» Exercise objective: Return every line of text in the material character for character, omitting the pictures.

Data items
════════════════
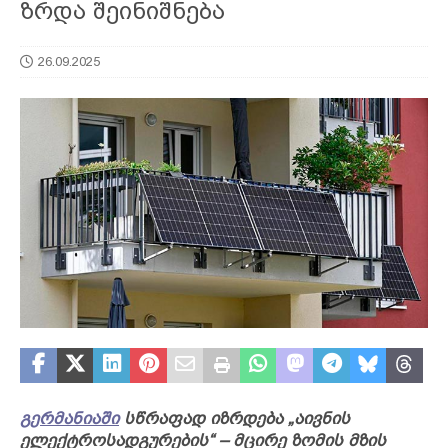
ზრდა შეინიშნება
26.09.2025
გერმანიაში
სწრაფად იზრდება „აივნის
ელექტროსადგურების“ – მცირე ზომის მზის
════════════════
» Task solution:
ზრდა შეინიშნება
26.09.2025
გერმანიაში
სწრაფად იზრდება „აივნის
ელექტროსადგურების“ – მცირე ზომის მზის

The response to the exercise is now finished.